Mit Onkel auf Reisen
[344] Mit Onkel auf Reisen. (Mit Illustration Seite 337.) Es giebt
Onkel , welche eigentlich nur den Namen Oheim verdienen , da sie im
Grunde nichts weiter bedeuten als einen Verwandtschaftsgrad: Onkel mit
Familie, welche jeden Pfennig ihrer Einkünfte benöthigt, Onkel, welche
sich um ihre Neffen und Nichten etwa in so weit kümmern, als sie dann
und wann einmal zu Besuche erscheinen und wohl auch zum Besuche
einladen. Man begrüßt sie als Onkel, freut sich, sie wiederzusehen, und
gratuliert ihnen zu Familienfesten wie zu Neujahr. Das ist Alles. Der
wahre, ideale Onkel stellt ganz etwas Anderes dar. Er ist wohlhabend
bestenfalls unverheirathet, mindestens kinderlos, voraussichtlich Erbonkel,
womöglich Goldonkel. Er ist ein munterer Herr, welcher mit Neffen und Nichten auf dem Neckfuße und auf dem Geschenkfuße steht und gewissermaßen ein Theil seiner socialen Aufgabe darin erblickt, da, wo Papa sich seinen Sprößlingen versagen muß, für ihn einzutreten. Er muß oft heikle Dinge ordnen, versöhnen. Ein richtiger Onkel ist für den Bruder Studio ebenso unschätzbar, wie unter Umständen für ein Fräulein Nichte, welche mit ihrer Herzensangelegenheit nicht ohne seine Beihilfe ins Reine kommen kann. Dafür ist sein Lohn kein geringer: der Neffe breitet seinen Ruhm aus, die Nichte — und was für bezaubernde Nichten gibt es! — umschmeichelt ihn mit Liebkosungen wie mit Sammet.

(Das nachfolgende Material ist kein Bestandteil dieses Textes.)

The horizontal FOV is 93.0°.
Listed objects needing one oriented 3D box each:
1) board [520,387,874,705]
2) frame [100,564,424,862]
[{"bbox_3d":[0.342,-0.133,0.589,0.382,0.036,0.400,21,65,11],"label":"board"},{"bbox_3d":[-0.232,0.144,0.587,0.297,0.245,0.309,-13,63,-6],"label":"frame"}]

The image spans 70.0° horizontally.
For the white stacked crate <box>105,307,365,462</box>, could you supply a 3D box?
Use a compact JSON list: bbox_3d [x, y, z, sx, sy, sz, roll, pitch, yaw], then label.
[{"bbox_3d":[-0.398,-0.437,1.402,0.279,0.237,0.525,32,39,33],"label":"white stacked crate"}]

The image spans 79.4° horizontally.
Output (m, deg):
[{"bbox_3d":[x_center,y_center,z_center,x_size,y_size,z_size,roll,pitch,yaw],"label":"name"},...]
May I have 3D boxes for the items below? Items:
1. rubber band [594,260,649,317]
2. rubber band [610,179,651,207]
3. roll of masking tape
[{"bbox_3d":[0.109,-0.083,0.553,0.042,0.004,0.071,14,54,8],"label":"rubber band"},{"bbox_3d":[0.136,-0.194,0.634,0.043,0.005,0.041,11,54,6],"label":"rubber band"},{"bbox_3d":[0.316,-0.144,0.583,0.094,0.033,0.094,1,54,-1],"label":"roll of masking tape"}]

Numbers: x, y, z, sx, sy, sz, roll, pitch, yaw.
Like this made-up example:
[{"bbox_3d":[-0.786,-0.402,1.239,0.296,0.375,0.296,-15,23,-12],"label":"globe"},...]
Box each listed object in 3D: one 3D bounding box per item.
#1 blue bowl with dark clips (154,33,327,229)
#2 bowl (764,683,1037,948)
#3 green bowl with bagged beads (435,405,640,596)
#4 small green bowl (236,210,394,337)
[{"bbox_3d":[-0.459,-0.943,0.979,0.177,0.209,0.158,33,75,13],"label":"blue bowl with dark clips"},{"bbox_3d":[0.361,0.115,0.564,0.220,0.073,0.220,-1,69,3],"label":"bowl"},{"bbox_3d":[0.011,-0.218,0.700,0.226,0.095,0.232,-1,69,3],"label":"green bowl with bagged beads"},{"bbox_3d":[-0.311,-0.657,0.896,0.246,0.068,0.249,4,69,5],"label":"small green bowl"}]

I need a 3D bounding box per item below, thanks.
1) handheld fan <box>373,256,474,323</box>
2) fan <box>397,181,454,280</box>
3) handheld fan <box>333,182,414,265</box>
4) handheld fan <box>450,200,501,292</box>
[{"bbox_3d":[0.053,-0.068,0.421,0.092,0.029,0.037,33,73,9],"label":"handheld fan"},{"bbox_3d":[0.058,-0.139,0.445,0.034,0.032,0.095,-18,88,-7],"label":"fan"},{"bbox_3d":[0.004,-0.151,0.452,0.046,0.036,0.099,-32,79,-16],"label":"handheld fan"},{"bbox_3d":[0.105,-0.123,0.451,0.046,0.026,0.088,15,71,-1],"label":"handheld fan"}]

Es mag vorkommen, daß Letzteres nicht ohne einen gewissen wehmütigen Beigeschmack bleibt; selbst bei dem Onkel auf unserem Bilde
ist diese Möglichkeit, trotz seines geistlichen Charackters und seiner überreifen Jahre, wohl kaum ausgeschlossen — jedenfalls ist derselbe ein echter Onkel, von Genugthuung erfüllt, als Führer und Beschützer einem Flug in die schöne Welt hinaus, verhelfen zu können, und das strahlende Gesichtchen da sagt es: er hat das „Profit!“ redlich, das ihm auf der Rast von rosigen Lippen zugetrunken wird!V. B.